Setelah berbuka puasa dan shalat Maghrib berjamaah, jamaah berwudhu, bersiap untuk shalat Isya. Suara imam yang merdu menggema, memimpin shalat dengan khidmat. Usai shalat Isya, suasana masjid sedikit berubah. Jamaah duduk bersila, menanti ceramah yang akan disampaikan oleh Dr. H. Muh Anwar. HM.
Dr. H. Muh Anwar. HM naik ke mimbar dengan senyum ramah. Beliau memulai ceramahnya dengan mengingatkan jamaah tentang keutamaan 10 malam terakhir Ramadhan. “Malam-malam ini adalah kesempatan emas,” kata beliau, “Jangan sia-siakan untuk beribadah dan memohon ampunan.”

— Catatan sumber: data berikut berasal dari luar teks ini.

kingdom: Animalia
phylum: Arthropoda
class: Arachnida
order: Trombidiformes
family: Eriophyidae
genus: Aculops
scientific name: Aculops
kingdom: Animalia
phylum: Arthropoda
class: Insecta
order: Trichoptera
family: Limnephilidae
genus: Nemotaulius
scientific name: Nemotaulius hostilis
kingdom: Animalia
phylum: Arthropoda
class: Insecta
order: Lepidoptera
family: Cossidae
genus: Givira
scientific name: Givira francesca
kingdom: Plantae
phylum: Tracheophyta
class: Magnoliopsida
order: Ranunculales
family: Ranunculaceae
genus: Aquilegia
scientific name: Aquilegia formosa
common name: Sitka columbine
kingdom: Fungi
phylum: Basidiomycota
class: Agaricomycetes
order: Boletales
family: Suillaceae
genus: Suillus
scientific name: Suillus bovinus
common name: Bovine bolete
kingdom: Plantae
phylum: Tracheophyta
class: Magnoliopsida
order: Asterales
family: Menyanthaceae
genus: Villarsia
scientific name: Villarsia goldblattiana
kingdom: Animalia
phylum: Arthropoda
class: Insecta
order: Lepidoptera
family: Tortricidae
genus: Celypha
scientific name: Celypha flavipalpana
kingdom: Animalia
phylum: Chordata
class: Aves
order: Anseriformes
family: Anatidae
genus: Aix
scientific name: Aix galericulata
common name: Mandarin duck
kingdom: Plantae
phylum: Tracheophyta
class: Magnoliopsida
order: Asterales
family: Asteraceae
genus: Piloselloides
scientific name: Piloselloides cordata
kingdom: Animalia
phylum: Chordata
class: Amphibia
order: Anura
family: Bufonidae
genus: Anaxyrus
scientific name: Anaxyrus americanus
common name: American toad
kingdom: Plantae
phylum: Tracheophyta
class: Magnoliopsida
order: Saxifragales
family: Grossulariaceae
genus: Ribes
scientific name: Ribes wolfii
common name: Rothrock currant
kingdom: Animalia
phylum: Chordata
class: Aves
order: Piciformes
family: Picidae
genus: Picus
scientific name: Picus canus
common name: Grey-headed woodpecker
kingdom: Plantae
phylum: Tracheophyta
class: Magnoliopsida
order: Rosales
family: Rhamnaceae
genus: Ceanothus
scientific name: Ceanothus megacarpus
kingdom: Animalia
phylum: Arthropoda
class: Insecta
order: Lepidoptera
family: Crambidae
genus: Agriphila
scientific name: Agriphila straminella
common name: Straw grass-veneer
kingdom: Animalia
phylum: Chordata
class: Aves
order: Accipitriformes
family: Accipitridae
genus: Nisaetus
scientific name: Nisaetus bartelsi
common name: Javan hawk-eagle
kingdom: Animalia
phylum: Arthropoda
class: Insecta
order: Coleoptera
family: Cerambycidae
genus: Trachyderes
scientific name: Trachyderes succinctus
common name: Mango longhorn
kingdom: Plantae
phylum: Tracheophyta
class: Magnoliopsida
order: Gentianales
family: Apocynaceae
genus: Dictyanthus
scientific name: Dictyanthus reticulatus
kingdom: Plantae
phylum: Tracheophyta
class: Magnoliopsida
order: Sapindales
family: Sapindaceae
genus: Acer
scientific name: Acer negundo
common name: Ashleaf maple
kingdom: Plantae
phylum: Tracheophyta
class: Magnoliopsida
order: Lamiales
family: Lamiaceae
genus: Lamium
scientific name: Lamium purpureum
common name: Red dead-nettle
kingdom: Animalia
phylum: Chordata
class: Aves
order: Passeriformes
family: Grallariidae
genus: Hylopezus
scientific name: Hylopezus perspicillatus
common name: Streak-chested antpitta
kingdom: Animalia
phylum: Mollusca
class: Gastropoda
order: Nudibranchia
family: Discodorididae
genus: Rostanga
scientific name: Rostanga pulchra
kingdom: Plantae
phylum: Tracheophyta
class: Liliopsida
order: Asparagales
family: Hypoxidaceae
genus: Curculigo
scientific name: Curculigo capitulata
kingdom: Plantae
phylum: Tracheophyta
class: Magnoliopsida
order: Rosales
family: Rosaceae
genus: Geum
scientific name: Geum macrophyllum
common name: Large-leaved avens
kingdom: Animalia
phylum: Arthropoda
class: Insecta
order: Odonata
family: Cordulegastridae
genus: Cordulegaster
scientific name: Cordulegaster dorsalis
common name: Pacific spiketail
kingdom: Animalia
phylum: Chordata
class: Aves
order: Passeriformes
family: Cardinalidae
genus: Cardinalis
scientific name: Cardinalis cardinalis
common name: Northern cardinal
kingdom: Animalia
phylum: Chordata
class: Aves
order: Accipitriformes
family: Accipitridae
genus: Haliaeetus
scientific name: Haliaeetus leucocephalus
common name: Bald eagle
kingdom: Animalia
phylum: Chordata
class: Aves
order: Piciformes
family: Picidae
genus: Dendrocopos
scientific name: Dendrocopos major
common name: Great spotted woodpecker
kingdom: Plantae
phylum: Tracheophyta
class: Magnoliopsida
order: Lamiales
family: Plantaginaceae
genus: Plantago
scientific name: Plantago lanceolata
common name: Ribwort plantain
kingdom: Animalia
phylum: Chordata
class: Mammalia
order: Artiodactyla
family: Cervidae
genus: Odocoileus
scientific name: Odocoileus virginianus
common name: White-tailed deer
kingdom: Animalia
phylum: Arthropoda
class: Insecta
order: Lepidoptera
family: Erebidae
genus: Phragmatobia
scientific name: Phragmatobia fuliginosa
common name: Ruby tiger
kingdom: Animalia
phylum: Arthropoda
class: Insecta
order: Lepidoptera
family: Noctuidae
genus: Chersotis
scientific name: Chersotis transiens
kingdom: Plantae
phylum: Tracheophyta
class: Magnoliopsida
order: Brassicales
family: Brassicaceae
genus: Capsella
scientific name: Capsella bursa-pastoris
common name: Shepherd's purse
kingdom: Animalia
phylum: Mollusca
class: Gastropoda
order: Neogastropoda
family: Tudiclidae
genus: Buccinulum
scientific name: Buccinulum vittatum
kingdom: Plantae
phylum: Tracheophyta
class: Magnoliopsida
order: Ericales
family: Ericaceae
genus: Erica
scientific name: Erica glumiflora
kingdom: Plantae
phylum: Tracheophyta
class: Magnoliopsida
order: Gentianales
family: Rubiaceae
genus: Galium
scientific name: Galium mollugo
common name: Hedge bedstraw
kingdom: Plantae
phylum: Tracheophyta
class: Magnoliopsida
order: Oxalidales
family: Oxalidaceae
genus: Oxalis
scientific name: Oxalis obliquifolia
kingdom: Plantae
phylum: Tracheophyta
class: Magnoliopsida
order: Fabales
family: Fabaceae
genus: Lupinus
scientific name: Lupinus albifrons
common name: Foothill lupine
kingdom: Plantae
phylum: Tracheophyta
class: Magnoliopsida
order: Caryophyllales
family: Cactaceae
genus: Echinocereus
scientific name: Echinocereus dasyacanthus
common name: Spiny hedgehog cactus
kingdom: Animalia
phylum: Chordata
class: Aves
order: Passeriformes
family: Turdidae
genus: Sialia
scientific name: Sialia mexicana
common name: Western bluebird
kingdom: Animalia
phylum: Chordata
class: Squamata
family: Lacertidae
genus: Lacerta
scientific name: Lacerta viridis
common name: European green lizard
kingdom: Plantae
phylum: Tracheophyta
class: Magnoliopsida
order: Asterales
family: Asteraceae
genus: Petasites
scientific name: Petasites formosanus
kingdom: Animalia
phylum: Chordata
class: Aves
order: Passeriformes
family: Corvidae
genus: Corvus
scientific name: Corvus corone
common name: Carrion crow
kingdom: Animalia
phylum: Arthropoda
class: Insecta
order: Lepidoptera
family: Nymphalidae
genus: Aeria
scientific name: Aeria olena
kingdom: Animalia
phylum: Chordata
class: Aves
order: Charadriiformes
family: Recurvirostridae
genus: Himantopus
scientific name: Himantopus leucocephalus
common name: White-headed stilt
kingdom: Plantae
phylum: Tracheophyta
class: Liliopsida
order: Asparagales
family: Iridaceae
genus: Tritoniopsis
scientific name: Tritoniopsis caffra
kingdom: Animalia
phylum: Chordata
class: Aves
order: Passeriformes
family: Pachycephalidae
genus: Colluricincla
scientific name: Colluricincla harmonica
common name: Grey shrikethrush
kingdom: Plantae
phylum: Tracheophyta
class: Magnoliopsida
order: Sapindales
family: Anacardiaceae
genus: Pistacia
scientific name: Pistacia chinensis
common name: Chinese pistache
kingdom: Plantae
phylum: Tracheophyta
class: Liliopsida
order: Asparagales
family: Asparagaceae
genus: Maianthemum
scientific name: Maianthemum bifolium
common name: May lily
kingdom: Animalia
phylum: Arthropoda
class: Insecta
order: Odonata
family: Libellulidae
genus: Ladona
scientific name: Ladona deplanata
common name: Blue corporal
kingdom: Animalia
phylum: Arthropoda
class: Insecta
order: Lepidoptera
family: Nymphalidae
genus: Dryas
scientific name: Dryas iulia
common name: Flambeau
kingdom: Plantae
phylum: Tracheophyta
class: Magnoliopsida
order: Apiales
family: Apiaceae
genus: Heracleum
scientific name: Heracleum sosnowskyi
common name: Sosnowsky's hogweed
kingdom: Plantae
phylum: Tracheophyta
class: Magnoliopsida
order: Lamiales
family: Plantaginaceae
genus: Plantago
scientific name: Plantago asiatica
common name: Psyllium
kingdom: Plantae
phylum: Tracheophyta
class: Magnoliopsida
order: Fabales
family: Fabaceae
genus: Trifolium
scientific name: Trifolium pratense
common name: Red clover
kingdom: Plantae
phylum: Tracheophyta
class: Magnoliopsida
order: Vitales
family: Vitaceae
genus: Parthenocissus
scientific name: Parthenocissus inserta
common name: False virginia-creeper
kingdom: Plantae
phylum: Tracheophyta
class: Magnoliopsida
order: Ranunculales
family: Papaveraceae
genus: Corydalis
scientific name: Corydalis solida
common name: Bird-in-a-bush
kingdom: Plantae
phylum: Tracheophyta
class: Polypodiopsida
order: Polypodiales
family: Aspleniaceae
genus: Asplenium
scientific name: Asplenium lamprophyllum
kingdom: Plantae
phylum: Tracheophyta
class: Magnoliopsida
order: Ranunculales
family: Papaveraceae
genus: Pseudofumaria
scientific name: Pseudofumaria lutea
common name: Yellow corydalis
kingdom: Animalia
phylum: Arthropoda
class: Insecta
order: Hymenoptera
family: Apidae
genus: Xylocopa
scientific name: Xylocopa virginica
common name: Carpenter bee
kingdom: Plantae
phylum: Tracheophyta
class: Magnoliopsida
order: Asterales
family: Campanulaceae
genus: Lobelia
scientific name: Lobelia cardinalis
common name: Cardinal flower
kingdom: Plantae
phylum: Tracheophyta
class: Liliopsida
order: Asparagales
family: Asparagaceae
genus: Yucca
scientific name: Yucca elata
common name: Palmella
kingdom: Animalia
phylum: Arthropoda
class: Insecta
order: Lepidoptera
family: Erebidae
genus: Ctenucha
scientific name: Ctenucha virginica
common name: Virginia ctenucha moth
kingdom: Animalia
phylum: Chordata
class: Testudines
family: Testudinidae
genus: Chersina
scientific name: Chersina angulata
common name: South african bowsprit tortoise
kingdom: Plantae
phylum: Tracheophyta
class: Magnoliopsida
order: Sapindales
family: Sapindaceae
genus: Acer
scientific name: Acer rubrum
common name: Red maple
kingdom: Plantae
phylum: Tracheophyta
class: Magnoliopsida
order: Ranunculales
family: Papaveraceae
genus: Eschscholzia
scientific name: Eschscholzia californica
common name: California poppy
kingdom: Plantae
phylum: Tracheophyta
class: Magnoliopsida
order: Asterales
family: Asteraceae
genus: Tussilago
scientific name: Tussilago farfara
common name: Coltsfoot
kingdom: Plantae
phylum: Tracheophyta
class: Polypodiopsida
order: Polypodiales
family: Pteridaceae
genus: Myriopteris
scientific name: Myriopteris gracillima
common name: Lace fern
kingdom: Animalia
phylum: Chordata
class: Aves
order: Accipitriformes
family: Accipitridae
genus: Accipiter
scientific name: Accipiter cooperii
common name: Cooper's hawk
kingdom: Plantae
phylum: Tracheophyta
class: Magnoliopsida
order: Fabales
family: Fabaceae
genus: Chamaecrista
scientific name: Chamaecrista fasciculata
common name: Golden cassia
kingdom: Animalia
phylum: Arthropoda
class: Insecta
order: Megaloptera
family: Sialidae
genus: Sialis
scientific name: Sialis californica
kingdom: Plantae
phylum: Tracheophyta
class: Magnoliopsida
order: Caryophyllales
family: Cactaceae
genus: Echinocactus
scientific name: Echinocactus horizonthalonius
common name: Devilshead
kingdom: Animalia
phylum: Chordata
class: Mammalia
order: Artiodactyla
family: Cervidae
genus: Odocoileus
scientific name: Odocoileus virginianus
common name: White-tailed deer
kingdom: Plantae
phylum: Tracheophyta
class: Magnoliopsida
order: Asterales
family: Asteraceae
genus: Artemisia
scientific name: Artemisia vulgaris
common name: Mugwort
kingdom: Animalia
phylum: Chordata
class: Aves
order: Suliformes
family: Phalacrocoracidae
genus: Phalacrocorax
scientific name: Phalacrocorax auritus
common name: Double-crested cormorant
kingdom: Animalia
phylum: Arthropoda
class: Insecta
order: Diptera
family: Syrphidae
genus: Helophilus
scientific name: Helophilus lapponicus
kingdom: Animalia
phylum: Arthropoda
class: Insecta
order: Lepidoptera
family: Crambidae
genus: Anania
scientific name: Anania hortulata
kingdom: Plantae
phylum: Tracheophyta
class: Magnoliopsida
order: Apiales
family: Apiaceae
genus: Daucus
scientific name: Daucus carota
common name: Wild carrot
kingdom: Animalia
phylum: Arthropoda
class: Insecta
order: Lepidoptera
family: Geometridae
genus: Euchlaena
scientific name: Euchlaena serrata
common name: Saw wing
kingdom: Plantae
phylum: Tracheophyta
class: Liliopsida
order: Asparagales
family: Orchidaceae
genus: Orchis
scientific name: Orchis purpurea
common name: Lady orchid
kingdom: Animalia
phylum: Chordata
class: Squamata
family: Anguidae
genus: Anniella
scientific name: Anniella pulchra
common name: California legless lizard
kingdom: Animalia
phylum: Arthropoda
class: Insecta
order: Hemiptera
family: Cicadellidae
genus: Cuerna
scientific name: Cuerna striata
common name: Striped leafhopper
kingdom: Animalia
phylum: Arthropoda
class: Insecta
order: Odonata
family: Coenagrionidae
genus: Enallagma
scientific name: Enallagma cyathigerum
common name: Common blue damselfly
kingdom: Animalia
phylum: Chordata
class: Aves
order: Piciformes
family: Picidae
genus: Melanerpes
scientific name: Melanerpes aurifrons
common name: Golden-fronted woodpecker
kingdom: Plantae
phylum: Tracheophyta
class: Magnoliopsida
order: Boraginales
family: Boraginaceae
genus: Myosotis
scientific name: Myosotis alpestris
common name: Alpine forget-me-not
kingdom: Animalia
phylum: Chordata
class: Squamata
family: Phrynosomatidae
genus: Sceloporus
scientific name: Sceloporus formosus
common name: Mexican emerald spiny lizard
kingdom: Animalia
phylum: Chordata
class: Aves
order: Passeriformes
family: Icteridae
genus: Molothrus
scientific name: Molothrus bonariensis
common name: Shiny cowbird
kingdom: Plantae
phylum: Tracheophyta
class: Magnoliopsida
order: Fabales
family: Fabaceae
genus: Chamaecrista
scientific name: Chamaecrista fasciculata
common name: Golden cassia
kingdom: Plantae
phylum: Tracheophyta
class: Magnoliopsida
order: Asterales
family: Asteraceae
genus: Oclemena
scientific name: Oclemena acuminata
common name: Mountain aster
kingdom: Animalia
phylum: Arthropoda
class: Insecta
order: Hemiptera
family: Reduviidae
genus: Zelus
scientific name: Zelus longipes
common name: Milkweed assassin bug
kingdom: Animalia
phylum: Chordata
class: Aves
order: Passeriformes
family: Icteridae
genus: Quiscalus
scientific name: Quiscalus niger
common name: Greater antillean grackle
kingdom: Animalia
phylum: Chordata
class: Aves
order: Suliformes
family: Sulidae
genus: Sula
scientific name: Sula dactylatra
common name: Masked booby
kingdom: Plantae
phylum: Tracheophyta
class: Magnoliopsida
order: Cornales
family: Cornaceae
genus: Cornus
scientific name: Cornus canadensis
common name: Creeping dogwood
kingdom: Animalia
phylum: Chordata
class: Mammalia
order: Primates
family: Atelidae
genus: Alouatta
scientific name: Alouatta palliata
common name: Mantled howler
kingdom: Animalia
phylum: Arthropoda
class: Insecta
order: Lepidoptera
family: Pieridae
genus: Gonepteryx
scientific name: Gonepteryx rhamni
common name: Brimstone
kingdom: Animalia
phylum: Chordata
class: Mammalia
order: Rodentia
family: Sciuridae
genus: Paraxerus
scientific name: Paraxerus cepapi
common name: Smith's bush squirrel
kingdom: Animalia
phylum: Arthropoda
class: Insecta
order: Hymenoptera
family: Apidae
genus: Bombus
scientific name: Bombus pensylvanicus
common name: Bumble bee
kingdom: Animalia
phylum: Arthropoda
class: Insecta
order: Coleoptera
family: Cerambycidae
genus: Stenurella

Beliau menjelaskan tentang Lailatul Qadar, malam yang lebih baik dari seribu bulan. “Carilah malam itu dengan sungguh-sungguh,” ujarnya, “Perbanyak shalat malam, membaca Al-Quran, dan berdzikir.”
Beliau juga menekankan pentingnya zakat fitrah, bukan hanya sebagai kewajiban, tetapi juga sebagai bentuk kepedulian sosial. “Zakat fitrah membersihkan harta kita dan membantu saudara-saudara kita yang membutuhkan,” jelasnya.